Not Enough Cooks: Restaurant Industry Faces Talent Crisis

The restaurant industry is in a talent crisis. Its solution: company-sponsored yoga.
Illustration: Brandon Celi for Bloomberg Businessweek

Joe Kindred’s cooking career has taken him through top kitchens in San Francisco and Chicago, but when he decided to open a place of his own, the chef passed up big-city fame to return to his sleepy hometown of Davidson, N.C., a suburb of Charlotte. His restaurant, called Kindred, has become a critical darling (one of the best new restaurants in the U.S. this year, according to Bon Appétit) and an instant local hit. As much as that success draws from the restaurant’s stunning historical location and its use of local ingredients, Kindred says, it really comes down to the quality of the kitchen staff—and his ability to hang on to them.


For the past several years, restaurant owners have been facing a major shortage of good cooks. The problem is especially pronounced in New York and San Francisco, where the high cost of living has young culinary professionals fleeing to more affordable locales. The growing number of ambitious restaurants outside traditional hubs has spread the deficit nationwide. Fine-dining restaurants are a low-margin business, so rather than try to compete on wages, employers have had to come up with more creative ways to make their cooks stay.

“I’ve closed the restaurant for lunch in order to take the team out back and play dodgeball, when I can tell they really need it,” Kindred says. He and his wife, Katy, who’s a partner in the restaurant, also established the Big F---ing Cookie Award, given with great fanfare each week to a staff member who’s gone above and beyond the call of hospitality. “We have 150 seats and everybody eating small plates, so there’s no way a single chef can touch every single thing that leaves the kitchen,” Katy says. “Whether or not your cooks care makes or breaks a person’s dining experience.”

The Kindreds’ efforts may sound like small potatoes compared with the lavish perks offered by Silicon Valley startups (Zen meditation rooms; on-site gaming arcades).
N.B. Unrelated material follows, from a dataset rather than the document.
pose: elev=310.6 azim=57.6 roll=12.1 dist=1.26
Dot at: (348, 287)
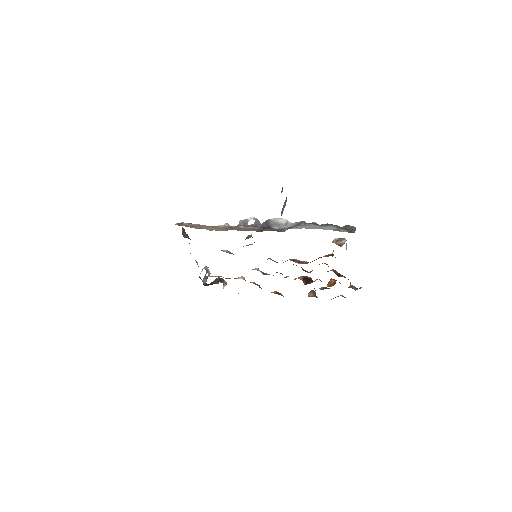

But a focus on job satisfaction represents a change for the hospitality industry, which traditionally has taken a hard-knocks approach to employment practices, as any casual viewer of Hell’s Kitchen knows. Even benefits such as health insurance, 401(k)s, and paid time off—standard stuff for your average office worker—are still far from universal in the restaurant world.

Now workers have the upper hand. A survey conducted this summer by Culinary Agents, a networking and job-matching site for the hospitality industry, showed that career development was of particular concern to kitchen and dining room staff considering potential employers. To keep his up-and-coming cooks happy, Tom Colicchio’s Crafted Hospitality group has instituted such programs as the Sous Chef Supper series, where they can introduce original dishes to the public. Others are making it easier for their cooks to stay healthy: Chef Tony Maws of Craigie on Main in Cambridge, Mass., offers company-sponsored yoga classes for employees. At SPQR in San Francisco, executive chef Matthew Accarrino has led his kitchen staff on bike rides up to Napa Valley to visit the restaurant’s partnering farm.

What it all boils down to is fairly simple, says Adrian Giovanelli, executive chef of Roaring Fork restaurant in Austin. “The crazy yelling, screaming, and shouting doesn’t resonate with this generation,” he says. “You can’t be a tyrant anymore.”